Today’s increasingly mission-oriented energy transition differs from previous transformations of the energy system. The Paris Agreement and Sustainable Development Goals combined with green initiatives and COVID-19 stimulus packages, will intensify government action and policies on climate, energy, and technologies targeting structural energy-system changes that address planetary, economic, and human development risks. The use of near-term policy action to fulfil long-term goals is unprecedented and differentiates the current energy transition from previous ones that have mainly been driven by market forces.
The global finance industry is also increasingly recognizing the rewards of cleaning up its portfolio. Green bonds and companies addressing decarbonization are rewarded with high share prices and grow rapidly. TCFD identified the financial risks of climate change and recommended companies use forecasts to better understand them. The challenges and opportunities facing the finance community in supporting an affordable, accelerated and just transition will be addressed in more detail in our upcoming publication, Financing the Energy Transition, published in September along with our main Energy Transition Outlook 2021.

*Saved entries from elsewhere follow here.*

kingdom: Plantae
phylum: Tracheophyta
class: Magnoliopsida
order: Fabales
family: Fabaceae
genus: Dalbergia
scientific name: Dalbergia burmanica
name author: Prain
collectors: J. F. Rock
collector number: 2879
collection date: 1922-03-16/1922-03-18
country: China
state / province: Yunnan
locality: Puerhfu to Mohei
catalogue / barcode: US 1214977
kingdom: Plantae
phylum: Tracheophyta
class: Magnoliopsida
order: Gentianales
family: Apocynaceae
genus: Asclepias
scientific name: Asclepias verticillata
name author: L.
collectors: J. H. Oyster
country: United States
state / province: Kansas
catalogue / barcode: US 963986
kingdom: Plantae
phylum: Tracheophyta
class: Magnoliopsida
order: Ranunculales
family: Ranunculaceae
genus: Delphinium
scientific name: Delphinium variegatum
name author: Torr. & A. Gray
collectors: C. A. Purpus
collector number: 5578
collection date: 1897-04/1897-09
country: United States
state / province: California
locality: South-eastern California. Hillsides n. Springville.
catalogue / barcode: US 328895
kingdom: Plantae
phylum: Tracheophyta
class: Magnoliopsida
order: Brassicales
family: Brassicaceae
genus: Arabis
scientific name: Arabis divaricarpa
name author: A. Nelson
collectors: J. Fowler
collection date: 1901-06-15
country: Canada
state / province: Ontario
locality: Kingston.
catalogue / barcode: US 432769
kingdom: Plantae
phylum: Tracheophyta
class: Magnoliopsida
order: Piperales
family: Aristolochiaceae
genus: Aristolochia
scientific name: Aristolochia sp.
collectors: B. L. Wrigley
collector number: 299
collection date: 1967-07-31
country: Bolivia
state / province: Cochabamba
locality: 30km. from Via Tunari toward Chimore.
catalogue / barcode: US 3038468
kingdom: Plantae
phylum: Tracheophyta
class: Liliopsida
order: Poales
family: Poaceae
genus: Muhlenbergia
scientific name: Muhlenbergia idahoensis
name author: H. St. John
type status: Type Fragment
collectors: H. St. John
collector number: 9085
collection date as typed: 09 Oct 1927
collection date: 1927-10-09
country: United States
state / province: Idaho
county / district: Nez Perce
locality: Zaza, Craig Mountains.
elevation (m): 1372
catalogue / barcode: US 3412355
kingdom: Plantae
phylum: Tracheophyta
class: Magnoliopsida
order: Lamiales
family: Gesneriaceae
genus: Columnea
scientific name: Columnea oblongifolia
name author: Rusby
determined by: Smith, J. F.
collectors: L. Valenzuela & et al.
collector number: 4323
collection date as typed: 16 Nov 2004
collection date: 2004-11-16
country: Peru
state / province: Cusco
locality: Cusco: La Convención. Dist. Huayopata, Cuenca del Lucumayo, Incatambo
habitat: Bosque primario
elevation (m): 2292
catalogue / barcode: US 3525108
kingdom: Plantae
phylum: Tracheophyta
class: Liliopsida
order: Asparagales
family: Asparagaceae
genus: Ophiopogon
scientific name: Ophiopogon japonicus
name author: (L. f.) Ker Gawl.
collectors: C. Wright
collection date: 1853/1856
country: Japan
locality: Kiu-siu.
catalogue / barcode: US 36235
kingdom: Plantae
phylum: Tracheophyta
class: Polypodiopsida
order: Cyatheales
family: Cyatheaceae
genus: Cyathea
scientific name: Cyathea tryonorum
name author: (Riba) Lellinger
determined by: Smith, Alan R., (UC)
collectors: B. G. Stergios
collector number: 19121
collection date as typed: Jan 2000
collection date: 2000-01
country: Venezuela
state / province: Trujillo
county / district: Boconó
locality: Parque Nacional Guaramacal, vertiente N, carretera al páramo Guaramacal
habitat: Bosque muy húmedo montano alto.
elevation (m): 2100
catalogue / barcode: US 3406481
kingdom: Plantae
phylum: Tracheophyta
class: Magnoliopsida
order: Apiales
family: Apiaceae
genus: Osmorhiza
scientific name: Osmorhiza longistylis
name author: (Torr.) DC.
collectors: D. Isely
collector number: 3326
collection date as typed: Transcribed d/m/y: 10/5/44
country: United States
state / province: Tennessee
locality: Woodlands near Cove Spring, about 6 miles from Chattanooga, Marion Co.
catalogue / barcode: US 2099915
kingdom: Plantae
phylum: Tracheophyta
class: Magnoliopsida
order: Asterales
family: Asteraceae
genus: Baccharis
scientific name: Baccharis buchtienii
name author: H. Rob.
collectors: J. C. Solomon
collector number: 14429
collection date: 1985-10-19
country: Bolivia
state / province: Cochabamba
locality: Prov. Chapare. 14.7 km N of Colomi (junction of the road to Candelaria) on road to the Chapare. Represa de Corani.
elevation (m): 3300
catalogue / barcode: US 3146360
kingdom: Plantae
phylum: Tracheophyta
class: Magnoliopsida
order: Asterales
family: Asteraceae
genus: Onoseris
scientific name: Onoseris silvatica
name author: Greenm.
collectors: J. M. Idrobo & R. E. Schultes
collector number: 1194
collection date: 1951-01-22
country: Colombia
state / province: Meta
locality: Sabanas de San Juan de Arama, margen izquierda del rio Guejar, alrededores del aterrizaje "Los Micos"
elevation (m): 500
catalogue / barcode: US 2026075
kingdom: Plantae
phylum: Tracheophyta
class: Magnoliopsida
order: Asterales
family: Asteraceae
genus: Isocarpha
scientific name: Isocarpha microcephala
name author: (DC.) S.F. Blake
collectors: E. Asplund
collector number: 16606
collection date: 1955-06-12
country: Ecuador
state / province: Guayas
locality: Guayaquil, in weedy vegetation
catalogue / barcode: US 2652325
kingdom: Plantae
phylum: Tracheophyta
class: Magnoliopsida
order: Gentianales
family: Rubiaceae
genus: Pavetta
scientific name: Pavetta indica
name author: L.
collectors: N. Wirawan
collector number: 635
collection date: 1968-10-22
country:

This present report describes most of the technologies that all net-zero commitments and pledges towards a Paris-compliant future will aim to use. No single technology can solve the challenge, rather they will need to work together. The focus going forward will no longer be the competition between fossil and non-fossil solutions, but rather how to accelerate the uptake of new decarbonization technologies. All of these technologies, with the expectation of nuclear fusion, also play a role in our upcoming Energy Transition Outlook 2021 where, inter alia, these technologies interact in our system dynamics model all the way out to 2050, and we describe the effect this has over a 30-year timeline. However, it is the next few years will be pivotal for these technologies. If we are to have any chance of reaching the ambitions of the Paris Agreement, these technologies must be scaled and the transition to a low carbon future accelerated now.